Parmênides foi o primeiro a contrapor o ser ao não-ser, concluindo que o não-ser não é. A Filosofia torna-se egoísta, tomando para si a Via da Verdade e negando a realidade e o conhecimento à Via da Opinião, em virtude dessa última se ocupar com as aparências, ou seja, com o não-ser.

O que o filósofo de Eléia afirmava era a diferença entre pensar e perceber. Perceber é ver aparências. Pensar é contemplar a realidade como idêntica a si mesmo. Portanto, pensar é contemplar o ser. Assim, multiplicidade, mudança, nascimento e perecimento são aparências, ilusões dos sentidos.

O poema parmenídico declara que ser, pensar e dizer são uma só coisa. Essa é a via da verdade - alétheia - e a da doce persuasão que a acompanha. Já a via da opinião não pode ser percorrida porque não pode ser pensada nem dita. Parmênides estabelece a identificação entre o que é o ser, o que é o pensar e o que é o dizer, de modo que "o que é" é o que pode ser pensado e dito, enquanto que "o que não é" não pode ser pensado nem dito. Traduzindo as palavras poéticas de Sobre a Natureza: o ser pode ser pensado e dito; o não-ser não pode ser pensado nem dito.

Nesse sentido, o pensamento parmenídico tornou a cosmologia impossível ao afirmar que o pensamento verdadeiro exige a identidade, a não-transformação e a não-contradição. Considerando a mudança de uma coisa em outra como o não-ser, ele afirmava que o ser não muda e não tem no que mudar, porque, se mudasse, deixaria de ser o que é, tornando-se oposto a si mesmo, o não-ser. Conseqüentemente, mostrou que o ser é uno e único e que o pensamento verdadeiro não admite a multiplicidade ou pluralidade, não admitindo, portanto a cosmologia. Impossível também uma cosmologia nas idéias parmenídicas, porque só o ser é; o cosmos não é. Impossível enfim, porque não há movimento possível. Ao abandonar as idéias de multiplicidade, de mudança, de nascimento, de vir-a-ser e perecimento, sua filosofia deu uma virada radical passando da cosmologia à ontologia.
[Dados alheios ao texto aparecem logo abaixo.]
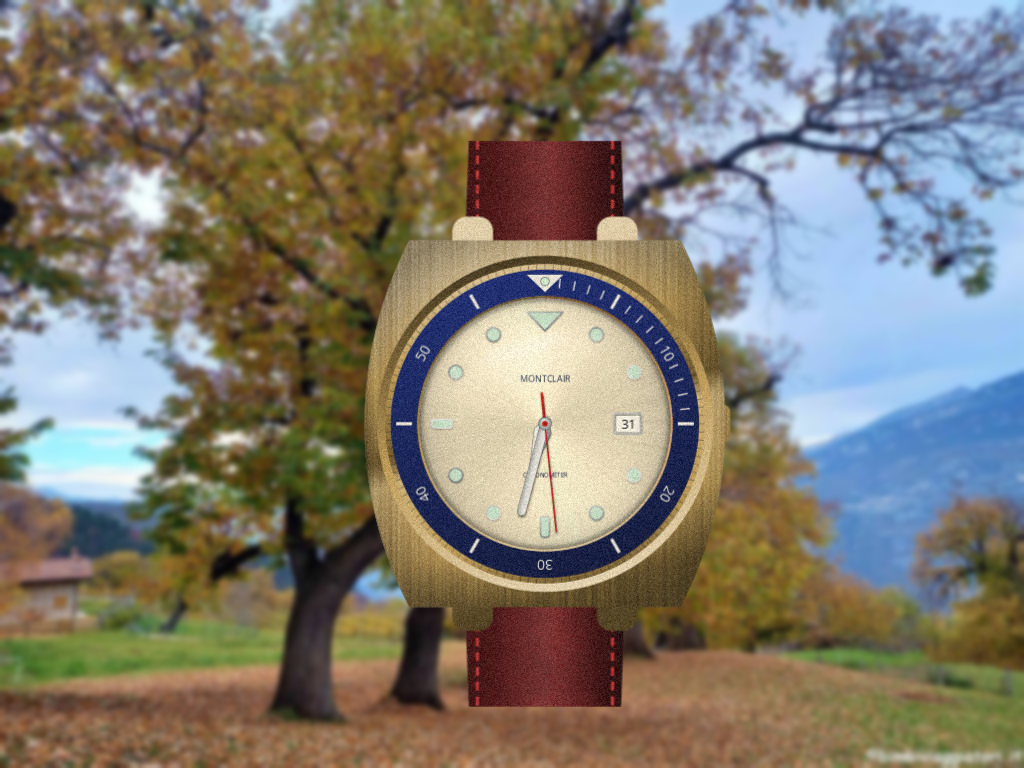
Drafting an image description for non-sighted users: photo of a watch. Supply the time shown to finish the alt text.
6:32:29
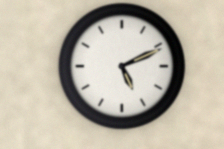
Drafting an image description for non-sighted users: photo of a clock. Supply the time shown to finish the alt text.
5:11
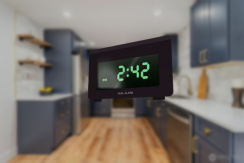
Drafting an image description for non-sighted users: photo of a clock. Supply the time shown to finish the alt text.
2:42
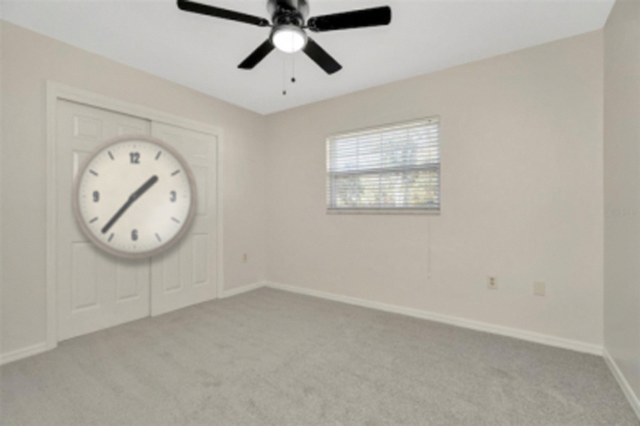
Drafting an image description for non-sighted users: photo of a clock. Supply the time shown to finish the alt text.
1:37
Ao estudarmos a história da filosofia e a poesia Sobre a Natureza, constatamos que foi ele o precursor da ontologia e da lógica. Pois dos outros filósofos pré-socráticos que o antecederam ou até mesmo aqueles que foram seus contemporâneos, investigaram o ser, tão pouco, chegaram a conclusões definitivas indubitáveis sobre o ser. E é isto que pretende a ontologia, a investigação do ser enquanto ser.

CONCLUSÃO

Após a construção deste trabalho acadêmico, podemos afirmar que o filósofo Parmênides – o eleito como aquele beneficiado pelas deusas - garantiu para a posteridade a ousadia de afirmar o ser único, absoluto e idêntico a si mesmo. A razão, aqui também de forma inequívoca, afirmava uma dialética do pensamento que deixaria para a posteridade a radicalidade das idéias puras. Apesar da sua ontologia e do seu pensamento lógico e preciso, este pensador foi alvo de críticas sendo, inclusive, detectados, pelo filósofo Aristóteles, erros no seu poema no campo da metafísica. Mas é ao mesmo tempo um dos maiores monumentos da história do pensamento do mundo ocidental. À primeira vista o seu poema não parece mais do que uma extravagância de um filósofo, mas a verdade é que só por causa dele, Parmênides merece um lugar especial entre os grandes pensadores de todas as épocas.

REFERÊNCIAS BIBLIOGRÁFICAS

BRUN, J. Os pré-socráticos. Rio de Janeiro: Edições 70, 1991.

MOREIRA, M. Sobre Literatura e Psicanálise. Disponívelem: http://www.psicanalitica.com.br/moreira.htm

NEF, Frédéric. A Linguagem - Uma abordagem filosófica. Rio de Janeiro: Jorge Zahar Editor, 1995.

PARMÊNIDES. Disponível em: http://www.antroposmoderno.com/biografias/Parmenides.html

ROSA, Garcia. Palavra e Verdade: na filosofia antiga e na psicanálise. Rio de Janeiro: Zahar Editor Ltda, 1990.